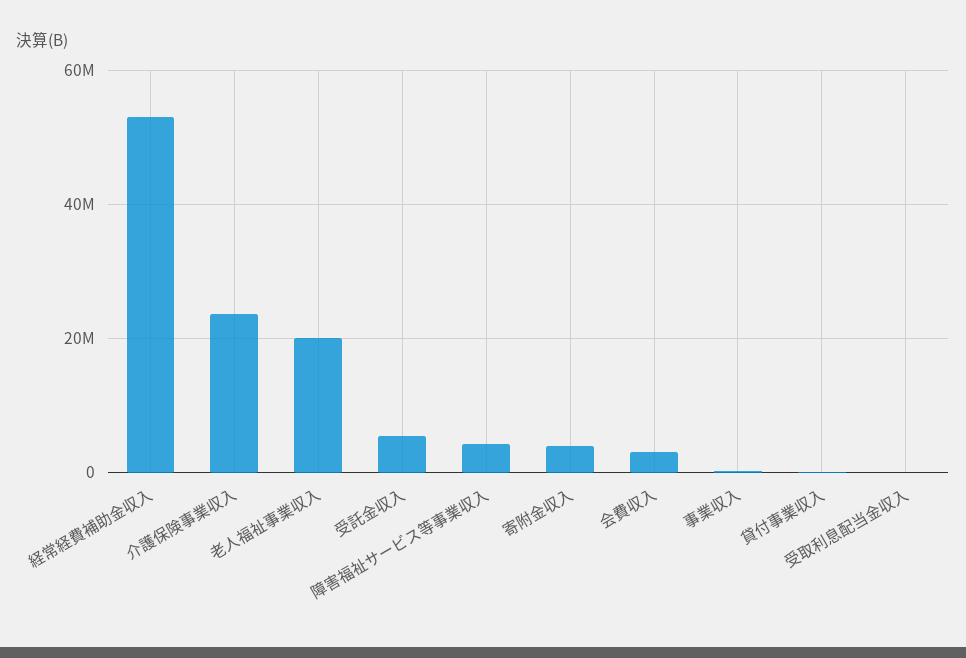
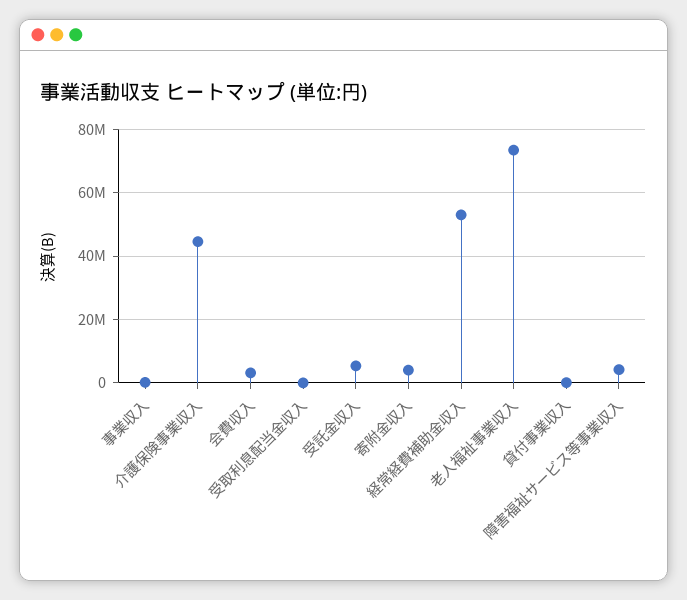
介護保険事業収入: 24000000 -> 44000000
老人福祉事業収入: 20000000 -> 74000000

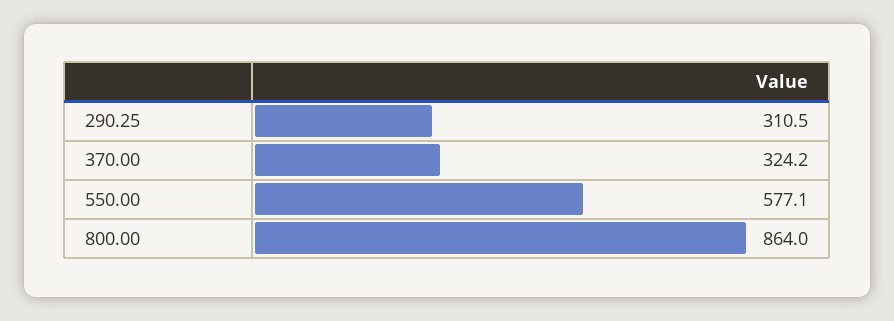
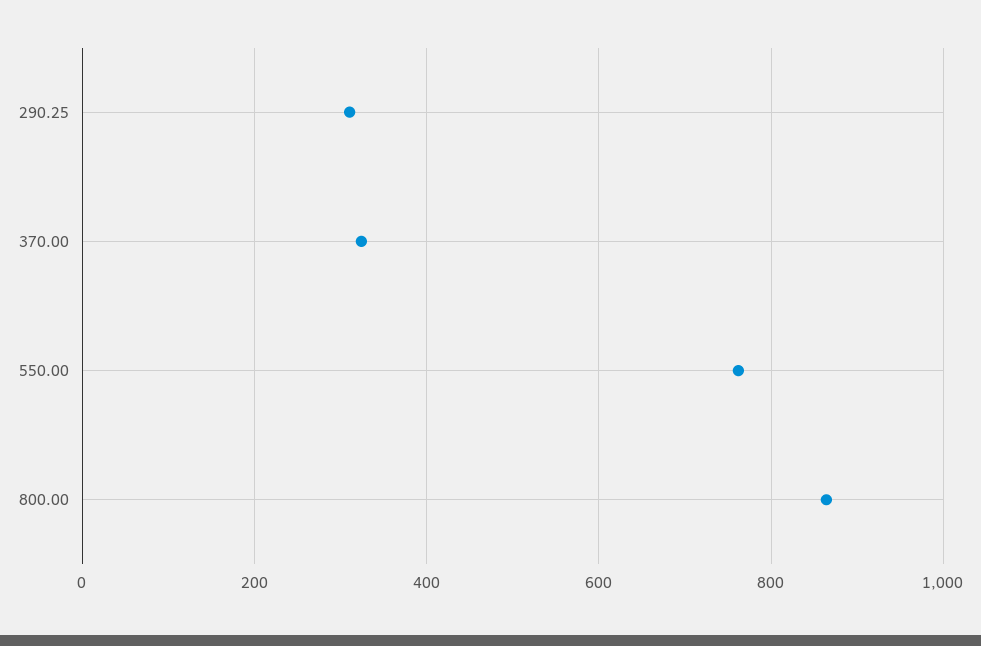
550.00: 577.1 -> 760

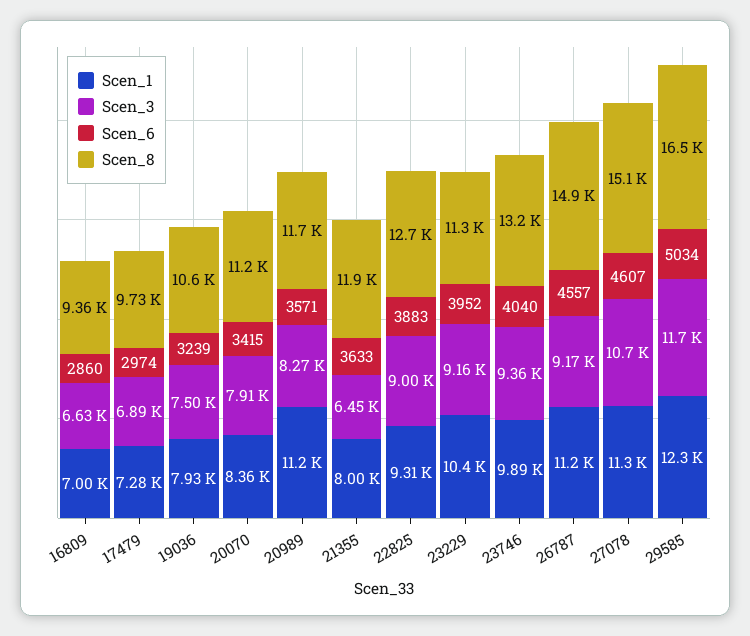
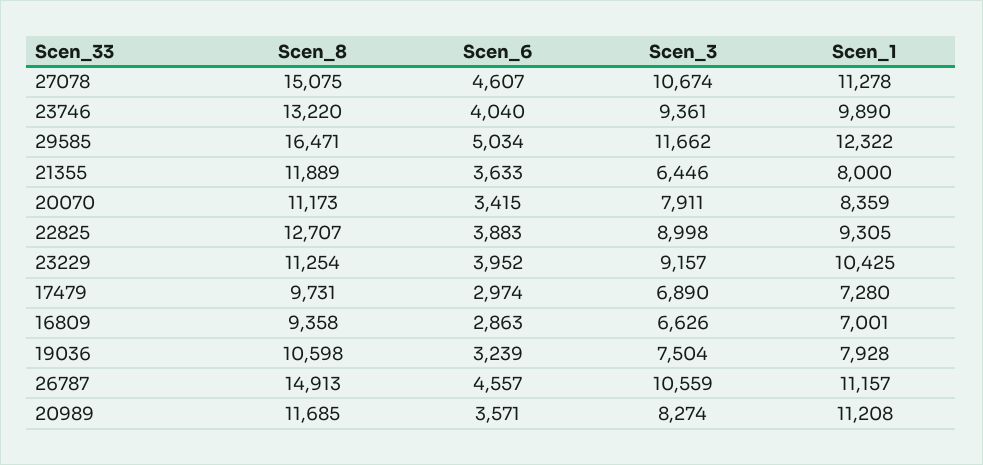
Scen_6, 16809: 2860 -> 2863
Scen_3, 26787: 9170 -> 10559

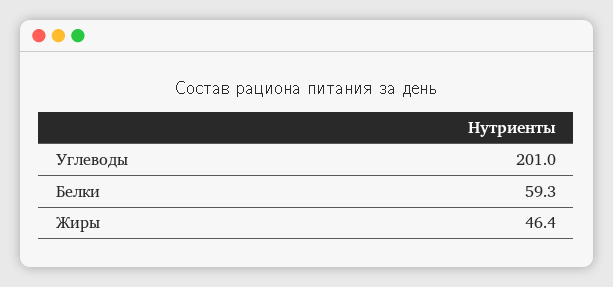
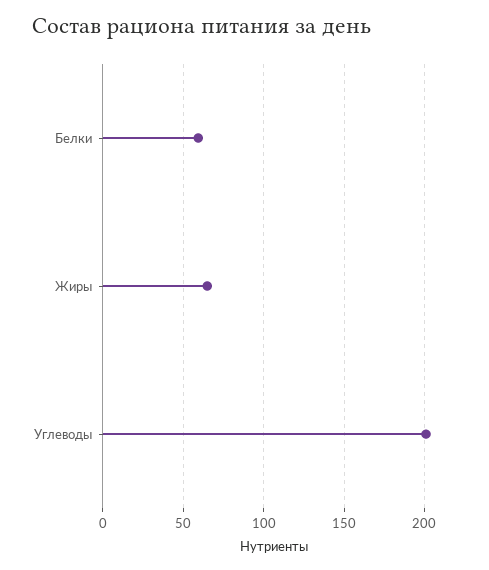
Жиры: 46.4 -> 65

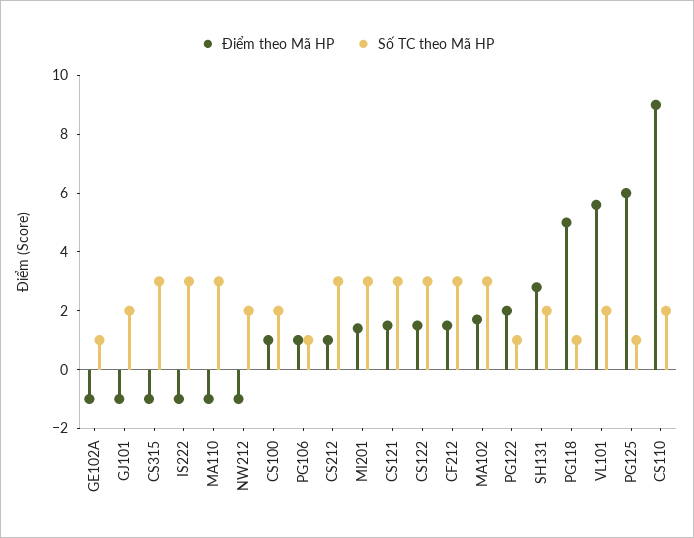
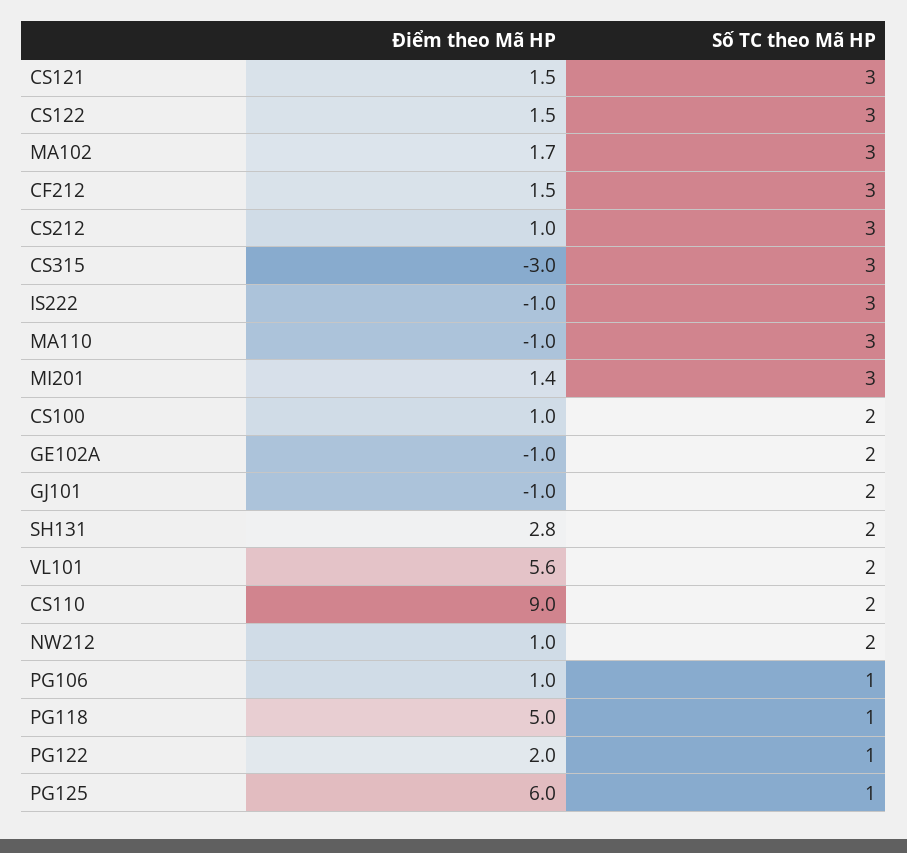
Số TC theo Mã HP, GE102A: 1 -> 2
Điểm theo Mã HP, CS315: -1 -> -3
Điểm theo Mã HP, NW212: -1 -> 1

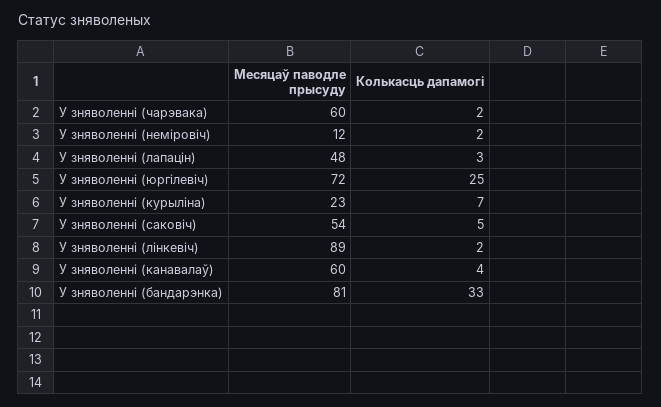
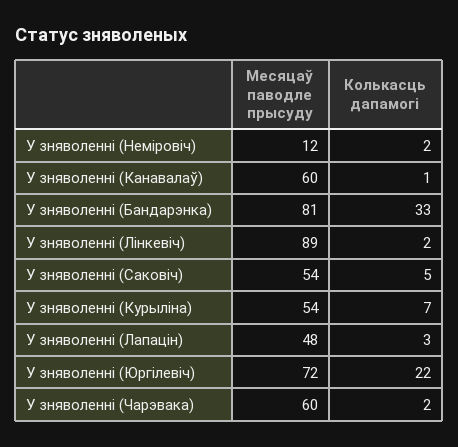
Колькасць дапамогі, У зняволенні (юргілевіч): 25 -> 22
Месяцаў паводле прысуду, У зняволенні (курыліна): 23 -> 54
Колькасць дапамогі, У зняволенні (канавалаў): 4 -> 1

========================

**Task details**. Considering each line of the records on its own, count those that contain "дапамогі" and give only that number.

**Result of this exercise**. 2